— DIRECTIONS —
The answer is the line that contains "### 14. 📦 Paquetes y Librerías Comunes" followed by every later line of the entries below, each repeated exactly, and nothing else.

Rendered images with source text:
☆ ☆ ☆ ☆ ☆

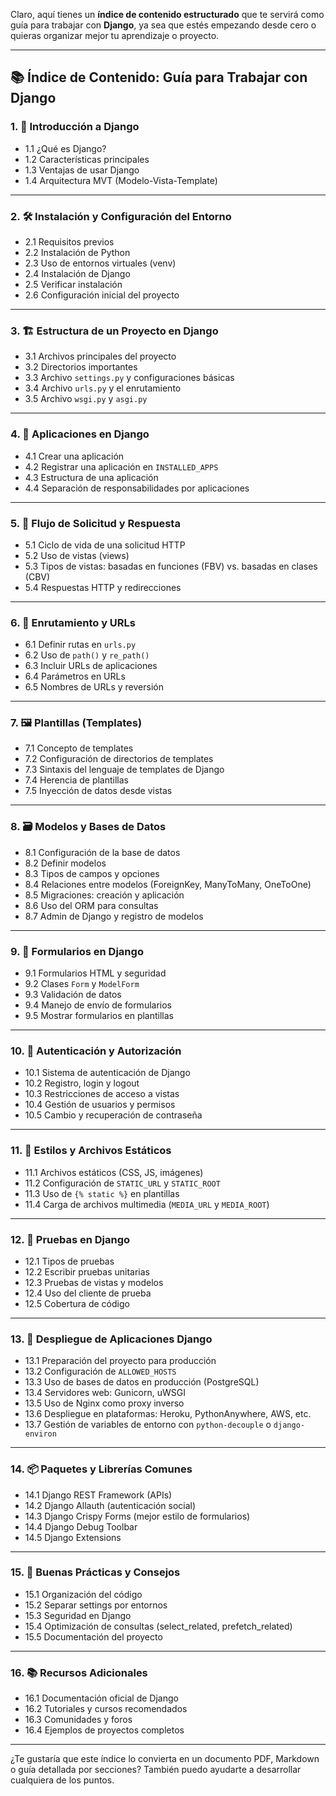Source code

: Claro, aquí tienes un **índice de contenido estructurado** que te servirá como guía para trabajar con **Django**, ya sea que estés empezando desde cero o quieras organizar mejor tu aprendizaje o proyecto.

---

## 📚 Índice de Contenido: Guía para Trabajar con Django

### 1. 📌 Introducción a Django
- 1.1 ¿Qué es Django?
- 1.2 Características principales
- 1.3 Ventajas de usar Django
- 1.4 Arquitectura MVT (Modelo-Vista-Template)

---

### 2. 🛠️ Instalación y Configuración del Entorno
- 2.1 Requisitos previos
- 2.2 Instalación de Python
- 2.3 Uso de entornos virtuales (venv)
- 2.4 Instalación de Django
- 2.5 Verificar instalación
- 2.6 Configuración inicial del proyecto

---

### 3. 🏗️ Estructura de un Proyecto en Django
- 3.1 Archivos principales del proyecto
- 3.2 Directorios importantes
- 3.3 Archivo `settings.py` y configuraciones básicas
- 3.4 Archivo `urls.py` y el enrutamiento
- 3.5 Archivo `wsgi.py` y `asgi.py`

---

### 4. 📁 Aplicaciones en Django
- 4.1 Crear una aplicación
- 4.2 Registrar una aplicación en `INSTALLED_APPS`
- 4.3 Estructura de una aplicación
- 4.4 Separación de responsabilidades por aplicaciones

---

### 5. 🔄 Flujo de Solicitud y Respuesta
- 5.1 Ciclo de vida de una solicitud HTTP
- 5.2 Uso de vistas (views)
- 5.3 Tipos de vistas: basadas en funciones (FBV) vs. basadas en clases (CBV)
- 5.4 Respuestas HTTP y redirecciones

---

### 6. 🧭 Enrutamiento y URLs
- 6.1 Definir rutas en `urls.py`
- 6.2 Uso de `path()` y `re_path()`
- 6.3 Incluir URLs de aplicaciones
- 6.4 Parámetros en URLs
- 6.5 Nombres de URLs y reversión

---

### 7. 🖼️ Plantillas (Templates)
- 7.1 Concepto de templates
- 7.2 Configuración de directorios de templates
- 7.3 Sintaxis del lenguaje de templates de Django
- 7.4 Herencia de plantillas
- 7.5 Inyección de datos desde vistas

---

### 8. 🗃️ Modelos y Bases de Datos
- 8.1 Configuración de la base de datos
- 8.2 Definir modelos
- 8.3 Tipos de campos y opciones
- 8.4 Relaciones entre modelos (ForeignKey, ManyToMany, OneToOne)
- 8.5 Migraciones: creación y aplicación
- 8.6 Uso del ORM para consultas
- 8.7 Admin de Django y registro de modelos

---

### 9. 📝 Formularios en Django
- 9.1 Formularios HTML y seguridad
- 9.2 Clases `Form` y `ModelForm`
- 9.3 Validación de datos
- 9.4 Manejo de envío de formularios
- 9.5 Mostrar formularios en plantillas

---

### 10. 🔐 Autenticación y Autorización
- 10.1 Sistema de autenticación de Django
- 10.2 Registro, login y logout
- 10.3 Restricciones de acceso a vistas
- 10.4 Gestión de usuarios y permisos
- 10.5 Cambio y recuperación de contraseña

---

### 11. 🎨 Estilos y Archivos Estáticos
- 11.1 Archivos estáticos (CSS, JS, imágenes)
- 11.2 Configuración de `STATIC_URL` y `STATIC_ROOT`
- 11.3 Uso de `{% static %}` en plantillas
- 11.4 Carga de archivos multimedia (`MEDIA_URL` y `MEDIA_ROOT`)

---

### 12. 🧪 Pruebas en Django
- 12.1 Tipos de pruebas
- 12.2 Escribir pruebas unitarias
- 12.3 Pruebas de vistas y modelos
- 12.4 Uso del cliente de prueba
- 12.5 Cobertura de código

---

### 13. 🚀 Despliegue de Aplicaciones Django
- 13.1 Preparación del proyecto para producción
- 13.2 Configuración de `ALLOWED_HOSTS`
- 13.3 Uso de bases de datos en producción (PostgreSQL)
- 13.4 Servidores web: Gunicorn, uWSGI
- 13.5 Uso de Nginx como proxy inverso
- 13.6 Despliegue en plataformas: Heroku, PythonAnywhere, AWS, etc.
- 13.7 Gestión de variables de entorno con `python-decouple` o `django-environ`

---

### 14. 📦 Paquetes y Librerías Comunes
- 14.1 Django REST Framework (APIs)
- 14.2 Django Allauth (autenticación social)
- 14.3 Django Crispy Forms (mejor estilo de formularios)
- 14.4 Django Debug Toolbar
- 14.5 Django Extensions

---

### 15. 🧠 Buenas Prácticas y Consejos
- 15.1 Organización del código
- 15.2 Separar settings por entornos
- 15.3 Seguridad en Django
- 15.4 Optimización de consultas (select_related, prefetch_related)
- 15.5 Documentación del proyecto

---

### 16. 📚 Recursos Adicionales
- 16.1 Documentación oficial de Django
- 16.2 Tutoriales y cursos recomendados
- 16.3 Comunidades y foros
- 16.4 Ejemplos de proyectos completos

---

¿Te gustaría que este índice lo convierta en un documento PDF, Markdown o guía detallada por secciones? También puedo ayudarte a desarrollar cualquiera de los puntos.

☆ ☆ ☆ ☆ ☆

— SOLUTION FOR THIS TASK —
### 14. 📦 Paquetes y Librerías Comunes
- 14.1 Django REST Framework (APIs)
- 14.2 Django Allauth (autenticación social)
- 14.3 Django Crispy Forms (mejor estilo de formularios)
- 14.4 Django Debug Toolbar
- 14.5 Django Extensions

---

### 15. 🧠 Buenas Prácticas y Consejos
- 15.1 Organización del código
- 15.2 Separar settings por entornos
- 15.3 Seguridad en Django
- 15.4 Optimización de consultas (select_related, prefetch_related)
- 15.5 Documentación del proyecto

---

### 16. 📚 Recursos Adicionales
- 16.1 Documentación oficial de Django
- 16.2 Tutoriales y cursos recomendados
- 16.3 Comunidades y foros
- 16.4 Ejemplos de proyectos completos

---

¿Te gustaría que este índice lo convierta en un documento PDF, Markdown o guía detallada por secciones? También puedo ayudarte a desarrollar cualquiera de los puntos.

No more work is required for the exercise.